Verify auto-renewal works:
sudo certbot renew --dry-run
Enable Cloudflare Proxy (Optional)
Once SSL is working, you can enable the Cloudflare proxy (orange cloud) for the A record. This adds CDN, DDoS protection, and hides your server IP.
If using Cloudflare proxy, set SSL mode to Full (strict) in Cloudflare's SSL/TLS settings.

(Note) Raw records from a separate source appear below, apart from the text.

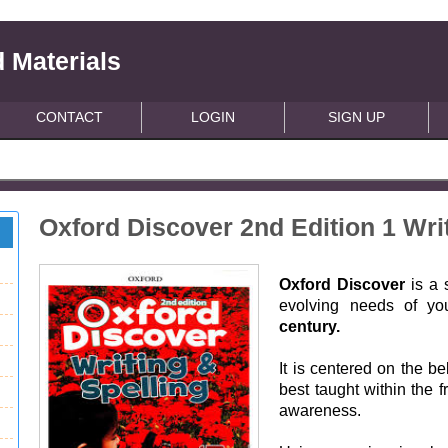
 Materials
CONTACT
LOGIN
SIGN UP
Oxford Discover 2nd Edition 1 Wri
Oxford Discover
is a 
evolving needs of yo
century.
It is centered on the be
best taught within the f
awareness.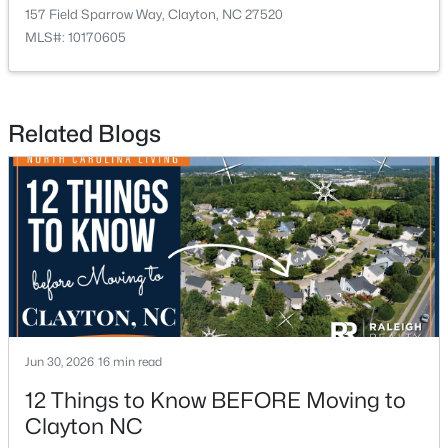
157 Field Sparrow Way, Clayton, NC 27520
MLS#: 10170605
Related Blogs
$449,500
Active
5
3
2902
0.34
Beds
Baths
Sqft
Acres
450 Windgate Dr, Clayton, NC 27527
MLS#: 10183940
New - 3 Days Ago
Jun 30, 2026
16 min read
12 Things to Know BEFORE Moving to
Clayton NC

Step 9: Verify Everything Works
Run through this checklist:
# 1. OpenClaw process running?
sudo systemctl status openclaw
# 2. Gateway responding locally?
curl http://localhost:3000/health
# 3. nginx responding?
curl http://yourdomain.com
# Should redirect to HTTPS
# 4. HTTPS working?
curl https://yourdomain.com/health
# Should return 200
# 5. Check for SSL errors
curl -I https://yourdomain.com
Send a test message via Telegram or whichever channel you've configured. The agent should respond within a few seconds.
Step 10: Monitoring
Basic Uptime Monitoring
Sign up for UptimeRobot (free) and add an HTTP monitor pointing to https://yourdomain.com/health. You'll get an email if it goes down.
Watch Your Logs
# OpenClaw logs
sudo journalctl -u openclaw -f
# nginx access logs
sudo tail -f /var/log/nginx/access.log
# nginx error logs
sudo tail -f /var/log/nginx/error.log
Check Resource Usage
# Memory and CPU
htop
# Disk usage
df -h
# OpenClaw process specifically
ps aux | grep openclaw
The Hostinger hPanel also shows server-level CPU and RAM graphs. Check this weekly to make sure you're not hitting resource limits.

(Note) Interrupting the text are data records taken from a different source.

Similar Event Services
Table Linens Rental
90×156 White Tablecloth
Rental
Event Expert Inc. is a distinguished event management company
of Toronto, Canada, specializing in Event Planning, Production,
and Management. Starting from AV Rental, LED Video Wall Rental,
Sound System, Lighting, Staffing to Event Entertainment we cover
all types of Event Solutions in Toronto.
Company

Common Hostinger-Specific Issues
Can't SSH after setup — Check Hostinger's firewall in hPanel. Some plans have a separate firewall in the control panel that can block SSH. Make sure port 22 is allowed there too.
Port 80/443 blocked — Same issue. Verify in hPanel's firewall settings as well as UFW.
nginx fails to start — Something else is using port 80. lsof -i :80 shows what. Often Apache is installed by default on some images. systemctl stop apache2 && systemctl disable apache2 fixes it.
certbot fails DNS verification — Make sure DNS propagation is complete. dig yourdomain.com +short should return your VPS IP before running certbot.
OpenClaw crashes on startup — Check journalctl -u openclaw -n 50. Usually it's a missing API key or config error. Run openclaw start manually as the openclaw user to see the error directly.
For the full picture on hosting options including other providers and managed hosting, see OpenClaw Hosting: Running Your Agent 24/7.
Running OpenClaw on Hostinger is a solid setup. If you want the shortest path to a stable deployment, focus on process management, SSL, backups, and monitoring first.